→ Work instructions:
Output every entry below exactly, without its pictures.

Saved entries
■ ■ ■ ■

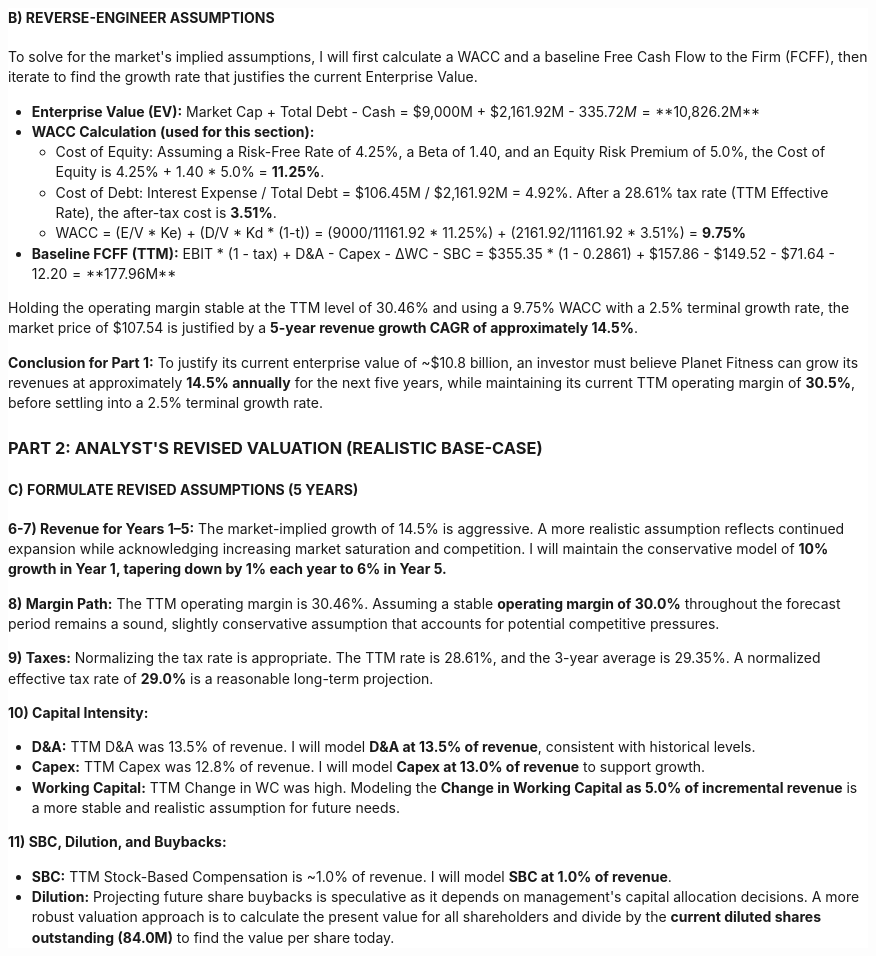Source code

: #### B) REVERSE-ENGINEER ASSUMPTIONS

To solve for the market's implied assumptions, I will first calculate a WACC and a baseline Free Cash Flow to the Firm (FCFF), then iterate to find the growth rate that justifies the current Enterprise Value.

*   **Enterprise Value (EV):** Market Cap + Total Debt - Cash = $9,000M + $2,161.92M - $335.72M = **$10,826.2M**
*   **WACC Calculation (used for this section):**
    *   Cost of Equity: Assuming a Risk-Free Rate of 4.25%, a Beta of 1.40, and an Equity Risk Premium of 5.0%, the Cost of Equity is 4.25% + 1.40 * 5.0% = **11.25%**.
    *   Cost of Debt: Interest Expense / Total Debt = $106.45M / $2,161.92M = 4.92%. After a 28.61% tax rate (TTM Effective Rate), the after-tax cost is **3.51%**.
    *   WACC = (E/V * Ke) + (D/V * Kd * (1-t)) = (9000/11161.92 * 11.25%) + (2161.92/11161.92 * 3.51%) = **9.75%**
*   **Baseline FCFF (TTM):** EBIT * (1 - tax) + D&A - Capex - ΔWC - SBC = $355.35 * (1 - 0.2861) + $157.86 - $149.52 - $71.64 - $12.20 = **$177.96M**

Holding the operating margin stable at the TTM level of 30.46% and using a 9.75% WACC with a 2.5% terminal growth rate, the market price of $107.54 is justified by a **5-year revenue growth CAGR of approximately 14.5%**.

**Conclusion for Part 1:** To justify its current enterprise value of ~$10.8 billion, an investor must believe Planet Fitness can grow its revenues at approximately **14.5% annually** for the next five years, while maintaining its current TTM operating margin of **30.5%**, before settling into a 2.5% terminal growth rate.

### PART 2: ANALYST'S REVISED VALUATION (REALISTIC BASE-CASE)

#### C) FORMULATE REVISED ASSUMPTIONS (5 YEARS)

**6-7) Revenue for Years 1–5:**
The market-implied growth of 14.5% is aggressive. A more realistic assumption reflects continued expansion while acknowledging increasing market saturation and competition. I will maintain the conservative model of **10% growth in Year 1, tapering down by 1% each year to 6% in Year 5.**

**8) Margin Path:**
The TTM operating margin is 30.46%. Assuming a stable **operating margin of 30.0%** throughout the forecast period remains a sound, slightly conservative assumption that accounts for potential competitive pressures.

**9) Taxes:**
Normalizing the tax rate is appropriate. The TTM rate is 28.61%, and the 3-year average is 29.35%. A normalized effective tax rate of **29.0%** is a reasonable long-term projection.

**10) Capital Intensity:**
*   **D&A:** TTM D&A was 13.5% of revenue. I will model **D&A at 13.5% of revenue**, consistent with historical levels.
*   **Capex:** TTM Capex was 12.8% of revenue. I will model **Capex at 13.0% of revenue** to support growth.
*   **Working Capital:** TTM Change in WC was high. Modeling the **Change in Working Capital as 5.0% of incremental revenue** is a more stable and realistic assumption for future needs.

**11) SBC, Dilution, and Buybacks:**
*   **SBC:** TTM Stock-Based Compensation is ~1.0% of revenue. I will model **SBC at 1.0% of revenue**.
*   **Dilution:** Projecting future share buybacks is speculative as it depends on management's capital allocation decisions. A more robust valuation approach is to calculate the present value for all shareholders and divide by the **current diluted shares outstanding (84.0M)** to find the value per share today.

■ ■ ■ ■

→ Exercise result:
Source code

: #### B) REVERSE-ENGINEER ASSUMPTIONS

To solve for the market's implied assumptions, I will first calculate a WACC and a baseline Free Cash Flow to the Firm (FCFF), then iterate to find the growth rate that justifies the current Enterprise Value.

*   **Enterprise Value (EV):** Market Cap + Total Debt - Cash = $9,000M + $2,161.92M - $335.72M = **$10,826.2M**
*   **WACC Calculation (used for this section):**
    *   Cost of Equity: Assuming a Risk-Free Rate of 4.25%, a Beta of 1.40, and an Equity Risk Premium of 5.0%, the Cost of Equity is 4.25% + 1.40 * 5.0% = **11.25%**.
    *   Cost of Debt: Interest Expense / Total Debt = $106.45M / $2,161.92M = 4.92%. After a 28.61% tax rate (TTM Effective Rate), the after-tax cost is **3.51%**.
    *   WACC = (E/V * Ke) + (D/V * Kd * (1-t)) = (9000/11161.92 * 11.25%) + (2161.92/11161.92 * 3.51%) = **9.75%**
*   **Baseline FCFF (TTM):** EBIT * (1 - tax) + D&A - Capex - ΔWC - SBC = $355.35 * (1 - 0.2861) + $157.86 - $149.52 - $71.64 - $12.20 = **$177.96M**

Holding the operating margin stable at the TTM level of 30.46% and using a 9.75% WACC with a 2.5% terminal growth rate, the market price of $107.54 is justified by a **5-year revenue growth CAGR of approximately 14.5%**.

**Conclusion for Part 1:** To justify its current enterprise value of ~$10.8 billion, an investor must believe Planet Fitness can grow its revenues at approximately **14.5% annually** for the next five years, while maintaining its current TTM operating margin of **30.5%**, before settling into a 2.5% terminal growth rate.

### PART 2: ANALYST'S REVISED VALUATION (REALISTIC BASE-CASE)

#### C) FORMULATE REVISED ASSUMPTIONS (5 YEARS)

**6-7) Revenue for Years 1–5:**
The market-implied growth of 14.5% is aggressive. A more realistic assumption reflects continued expansion while acknowledging increasing market saturation and competition. I will maintain the conservative model of **10% growth in Year 1, tapering down by 1% each year to 6% in Year 5.**

**8) Margin Path:**
The TTM operating margin is 30.46%. Assuming a stable **operating margin of 30.0%** throughout the forecast period remains a sound, slightly conservative assumption that accounts for potential competitive pressures.

**9) Taxes:**
Normalizing the tax rate is appropriate. The TTM rate is 28.61%, and the 3-year average is 29.35%. A normalized effective tax rate of **29.0%** is a reasonable long-term projection.

**10) Capital Intensity:**
*   **D&A:** TTM D&A was 13.5% of revenue. I will model **D&A at 13.5% of revenue**, consistent with historical levels.
*   **Capex:** TTM Capex was 12.8% of revenue. I will model **Capex at 13.0% of revenue** to support growth.
*   **Working Capital:** TTM Change in WC was high. Modeling the **Change in Working Capital as 5.0% of incremental revenue** is a more stable and realistic assumption for future needs.

**11) SBC, Dilution, and Buybacks:**
*   **SBC:** TTM Stock-Based Compensation is ~1.0% of revenue. I will model **SBC at 1.0% of revenue**.
*   **Dilution:** Projecting future share buybacks is speculative as it depends on management's capital allocation decisions. A more robust valuation approach is to calculate the present value for all shareholders and divide by the **current diluted shares outstanding (84.0M)** to find the value per share today.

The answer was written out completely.